Ante este panorama, conviene hacer una reflexión profunda y considerar si los métodos aplicados hasta ahora en temas ambientales son los correctos. Actuamos a remolque de los acontecimientos, intentando solucionar conflictos que hemos creado con nuestras negligencias e intervenciones en el ecosistema terrestre. Influimos en nuestro hábitat, satisfaciendo nuestras necesidades y después, al observar que el entramado general se nos viene abajo, volvemos a actuar para intentar recuperar lo que ya está muy viciado y fuera de control.
En este orden de cosas, la experiencia en el ámbito de la actividad docente me indica que, con frecuencia, la educación ambiental de los jóvenes, tanto en el núcleo familiar como en los centros de enseñanza, se basa en cuestiones teóricas y superficiales que después el alumno no interioriza ni lleva a la práctica. La irrupción de ingentes medios de comunicación en este mundo juvenil, tan susceptible y maleable, perturba la labor del profesorado para la transmisión de ideas válidas y novedosas que activen la implicación de los adolescentes y les hagan recapacitar sobre los problemas de inserción de los seres humanos en el devenir de los ciclos biológicos y geológicos. ¿Cómo podemos explicar al alumnado que, antiguamente, los peones camineros, que tenían asignado un tramo concreto de caminos y carreteras para su conservación, eran más eficaces que muchos planes extemporáneos de limpieza y adecuación de cunetas, pequeños cortafuegos, etc.? ¿Cómo podemos mostrarles que, en tiempos de sus bisabuelos, cada propietario de una pequeña parcela se encargaba de su limpieza, vigilancia y conservación, y que los incendios forestales, en general, eran menos frecuentes y más fáciles de sofocar? Y lanzo estas preguntas porque el progreso desaforado, los intereses económicos, públicos y privados, y el desapego a la propia tierra han originado un vacío en el alma de estos jóvenes que es muy complicado rellenar.

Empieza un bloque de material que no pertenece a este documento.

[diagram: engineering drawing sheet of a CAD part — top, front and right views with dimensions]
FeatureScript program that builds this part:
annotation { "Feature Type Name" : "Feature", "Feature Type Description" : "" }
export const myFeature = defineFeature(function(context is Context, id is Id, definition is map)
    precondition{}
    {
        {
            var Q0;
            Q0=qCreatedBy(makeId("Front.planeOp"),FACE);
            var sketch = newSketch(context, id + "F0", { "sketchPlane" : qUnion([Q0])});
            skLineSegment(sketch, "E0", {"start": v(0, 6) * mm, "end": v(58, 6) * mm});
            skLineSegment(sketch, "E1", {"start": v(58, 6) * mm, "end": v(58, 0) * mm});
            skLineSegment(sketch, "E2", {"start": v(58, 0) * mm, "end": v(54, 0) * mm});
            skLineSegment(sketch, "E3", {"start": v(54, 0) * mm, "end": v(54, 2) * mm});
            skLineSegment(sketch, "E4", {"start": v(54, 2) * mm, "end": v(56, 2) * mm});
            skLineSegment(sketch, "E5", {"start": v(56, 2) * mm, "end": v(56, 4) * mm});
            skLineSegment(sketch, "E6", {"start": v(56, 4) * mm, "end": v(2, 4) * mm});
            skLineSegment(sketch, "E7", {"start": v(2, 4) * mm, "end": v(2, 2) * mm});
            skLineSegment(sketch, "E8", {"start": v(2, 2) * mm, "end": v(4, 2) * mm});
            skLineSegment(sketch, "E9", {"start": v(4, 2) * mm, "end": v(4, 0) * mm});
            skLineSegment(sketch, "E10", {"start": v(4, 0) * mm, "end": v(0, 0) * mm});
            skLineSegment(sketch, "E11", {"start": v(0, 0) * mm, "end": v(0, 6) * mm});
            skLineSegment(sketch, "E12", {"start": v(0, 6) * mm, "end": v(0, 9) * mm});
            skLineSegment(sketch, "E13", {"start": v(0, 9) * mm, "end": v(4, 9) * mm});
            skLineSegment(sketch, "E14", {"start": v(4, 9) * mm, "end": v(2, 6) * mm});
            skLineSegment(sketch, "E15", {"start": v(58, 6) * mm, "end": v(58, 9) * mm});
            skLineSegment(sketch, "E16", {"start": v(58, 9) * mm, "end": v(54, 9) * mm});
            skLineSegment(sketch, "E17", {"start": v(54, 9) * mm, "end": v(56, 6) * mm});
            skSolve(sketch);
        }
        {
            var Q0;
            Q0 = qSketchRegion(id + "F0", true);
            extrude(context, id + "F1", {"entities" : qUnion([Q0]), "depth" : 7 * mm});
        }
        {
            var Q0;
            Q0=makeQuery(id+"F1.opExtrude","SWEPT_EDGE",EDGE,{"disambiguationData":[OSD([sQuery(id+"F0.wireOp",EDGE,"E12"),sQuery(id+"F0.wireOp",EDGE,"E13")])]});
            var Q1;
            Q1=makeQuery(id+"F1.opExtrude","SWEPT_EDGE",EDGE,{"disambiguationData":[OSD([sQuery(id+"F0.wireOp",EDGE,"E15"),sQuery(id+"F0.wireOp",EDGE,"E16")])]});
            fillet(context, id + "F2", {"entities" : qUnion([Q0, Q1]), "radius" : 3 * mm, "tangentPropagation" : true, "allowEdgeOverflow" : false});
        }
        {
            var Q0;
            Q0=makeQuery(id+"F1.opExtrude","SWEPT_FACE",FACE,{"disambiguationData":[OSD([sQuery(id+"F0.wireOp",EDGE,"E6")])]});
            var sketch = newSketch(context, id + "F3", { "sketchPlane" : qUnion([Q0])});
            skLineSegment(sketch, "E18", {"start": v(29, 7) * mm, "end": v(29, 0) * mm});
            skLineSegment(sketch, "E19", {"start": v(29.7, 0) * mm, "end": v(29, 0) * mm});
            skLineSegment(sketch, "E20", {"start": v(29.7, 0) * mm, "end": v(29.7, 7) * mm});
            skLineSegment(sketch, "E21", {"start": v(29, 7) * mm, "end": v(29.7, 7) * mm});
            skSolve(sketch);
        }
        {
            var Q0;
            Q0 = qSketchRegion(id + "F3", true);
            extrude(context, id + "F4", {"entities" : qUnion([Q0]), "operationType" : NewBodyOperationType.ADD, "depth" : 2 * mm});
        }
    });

Necesitamos una nueva revolución de objetivos vitales. Durante la Ilustración, la burguesía intelectual emergente provocó una vuelta a la confianza en el ser humano y en su capacidad para "discutir, analizar y agitar todo", como dijo D'Alembert, uno de sus excelsos representantes. Este revulsivo llegó a las capas inferiores de la sociedad civil y desembocó en la Revolución francesa. Se inauguró un Nuevo Régimen que, a pesar de sus desvaríos iniciales, produjo un cambio profundo en la mentalidad del mundo occidental. Hoy precisamos otro vuelco en nuestras convicciones, pues parece que ese cambio está agotado o ha sido desactivado. Un Nuevo Humanismo es necesario, como el inspirado por Leonardo da Vinci o Alexander von Humboldt que, aunque no tuvieron seguidores influyentes, transmitieron esa idea global de conocimientos a nivel individual y sentaron las bases de muchos avances científicos modernos. En las casas y escuelas hay que educar a los jóvenes en valores solidarios con el resto de habitantes del planeta e inculcarles que no se puede actuar al antojo sobre la Biosfera. Esta orientación continua permitirá en el futuro hallar nuevos caminos y encontrar nuestro equilibrio con el medio natural.
La tecnología y el uso de herramientas se ha desarrollado extraordinariamente, pero somos muy semejantes, en términos evolutivos, al hombre de Neanderthal y al de Cromagnon. El ser humano no ha progresado al igual que los avances científicos y técnicos, y ahí surge un conflicto que conviene solucionar, aportando dosis de tolerancia, sentimiento y solidaridad para que este mundo nuestro no se nos escape de las manos, pues estamos obligados a conservarlo para las nuevas generaciones.